Along the way, they will explore the impacts of the oilsands on the people of Alberta. “We’ve been planning this bike tour to talk to Albertans about their perspectives on the development of the tar sands and their experiences with the impacts, both positive and negative,” says Martinson, a Calgary-based filmmaker and tour participant.
“Most of what we’re doing is meeting with people,” she says. In Pincher Creek, they’ll visit a wind farm. In Turner Valley, they’ll take a tour led by an author who just published a book about the history of oil development in the region.
They will videotape their adventures along the way, creating a documentary about the tour and posting a regular video blog on the tour’s website. The idea behind the expedition is to learn and record stories, looking at both negative and positive impacts of oilsands development, as well as some of the progressive technologies being used across the province. “The relevance of what we see in these communities,” says Martinson, “is the engineering potential in Alberta when it’s put towards progressive things.”
The bikers stop in Calgary on August 23. During the day, they will host a public bike-along through the city, starting at North Glenmore Park. That evening, at the University of Calgary, there will be a screening of The End of Suburbia
followed by a discussion forum, including panelists Dr. David Swann, MLA, and representatives from the Calgary Housing Action Initiative, on the city’s housing crisis.
The Sierra Youth Coalition (SYC), which sponsored this trip, has a long history of bike tours as a form of activism. “These bike tours are a way of finding out what are the issues on the ground,” says Alla Guelber, one of the tour’s Calgary organizers and a former executive committee member of the SYC.
In the summer of 2001, the Climate Change Caravan travelled from Tofino, B.C. to Halifax, N.S. by bike and on a bus powered by vegetable oil and solar energy. The caravan visited 120 communities and asked individuals to commit to personal goals to reduce greenhouse emissions. In 2003, the Deconstructing Dinner Caravan 18 Canadian activists-strong — rode from Vancouver to Cancun, Mexico in order to demonstrate against the Fifth WTO Ministerial Conference.

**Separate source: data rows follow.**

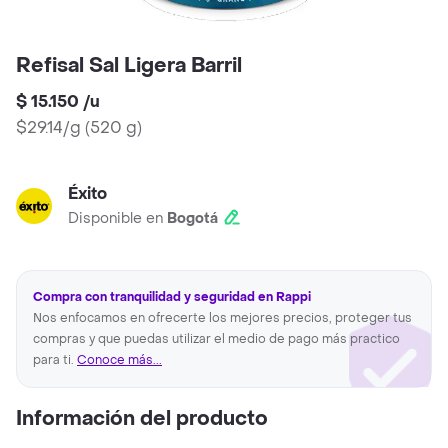
Refisal Sal Ligera Barril
$ 15.150
/
u
$29.14/g
(
520 g
)
Éxito
Disponible en
Bogotá
Compra con tranquilidad y seguridad en Rappi
Nos enfocamos en ofrecerte los mejores precios, proteger tus
compras y que puedas utilizar el medio de pago más practico
para ti.
Conoce más...
Información del producto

This summer, the issue of choice is the oilsands. While the group states publicly that it has “so far avoided taking a decisive position on the tar sands,” the group is comprised of youth activists and their impartiality is questionable.

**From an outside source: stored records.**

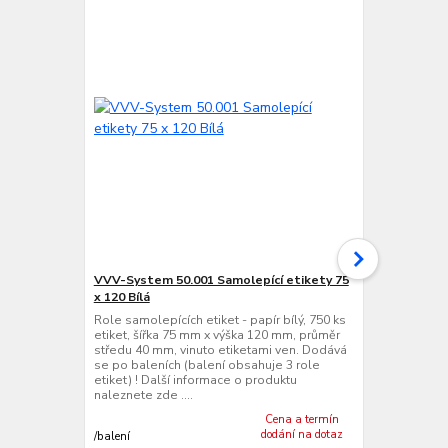
VVV-System 50.001 Samolepící etikety 75
Cab EOS2/ 3
x 120 Bílá
Termotransfe
centrální ve
Role samolepících etiket - papír bílý, 750 ks
dpi (12 bodů
etiket, šířka 75 mm x výška 120 mm, průměr
mm/s, max. n
středu 40 mm, vinuto etiketami ven. Dodává
tisku 105,7 
se po baleních (balení obsahuje 3 role
RS 232, USB 2
etiket) ! Další informace o produktu
Fast Etherne
naleznete zde ....
+ 1...
Cena a termín
dodání na dotaz
/
balení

Martinson admits there’s a bias. “It’s been a struggle from the beginning, the amount of objectivity and neutrality we can claim,” she says. “And it’s a trip sponsored by the Sierra Youth Coalition which has a very clear stance about oilsands development.

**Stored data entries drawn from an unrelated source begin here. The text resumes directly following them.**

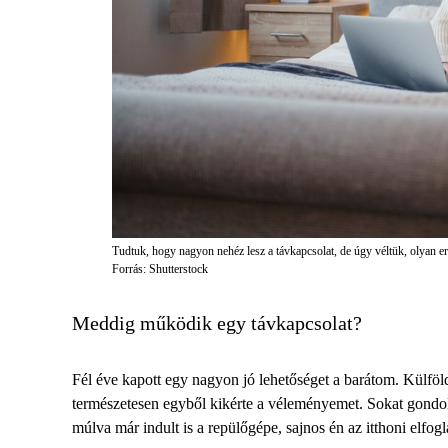
Tudtuk, hogy nagyon nehéz lesz a távkapcsolat, de úgy véltük, olyan e
Forrás: Shutterstock
Meddig működik egy távkapcsolat?
Fél éve kapott egy nagyon jó lehetőséget a barátom. Külföldö
természetesen egyből kikérte a véleményemet. Sokat gondol
múlva már indult is a repülőgépe, sajnos én az itthoni elfog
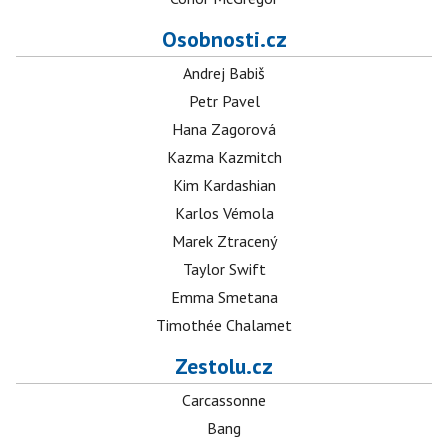
Osobnosti.cz
Andrej Babiš
Petr Pavel
Hana Zagorová
Kazma Kazmitch
Kim Kardashian
Karlos Vémola
Marek Ztracený
Taylor Swift
Emma Smetana
Timothée Chalamet
Zestolu.cz
Carcassonne
Bang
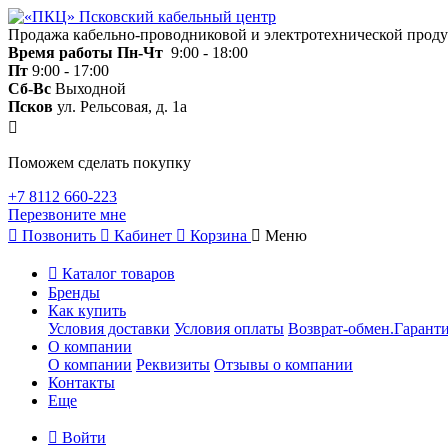
Продажа кабельно-проводниковой и электротехнической прод
Время работы
Пн-Чт
9:00 - 18:00
Пт
9:00 - 17:00
Сб-Вс
Выходной
Псков
ул. Рельсовая, д. 1а
Поможем сделать покупку
+7 8112 660-223
Перезвоните мне
Позвонить
Кабинет
Корзина
Меню
Каталог товаров
Бренды
Как купить
Условия доставки
Условия оплаты
Возврат-обмен.Гаранти
О компании
О компании
Реквизиты
Отзывы о компании
Контакты
Еще
Войти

“All we can claim and all we can aspire to is that our intention is to hear out anyone who is willing to talk to us. But, yes, of course, we have an agenda. I mean there’s a choice in calling our trip ‘To the Tar Sands’ versus ‘To the Oil Sands’ or choosing to travel by bike rather than by bus. There’s a message in all of that, but one image that I keep going back to is that, at the end of the day, even bikers have oil on their hands — their greasy chains. This is an issue that affects all of us and to a certain extent, all of us are complicit in our oil addiction.”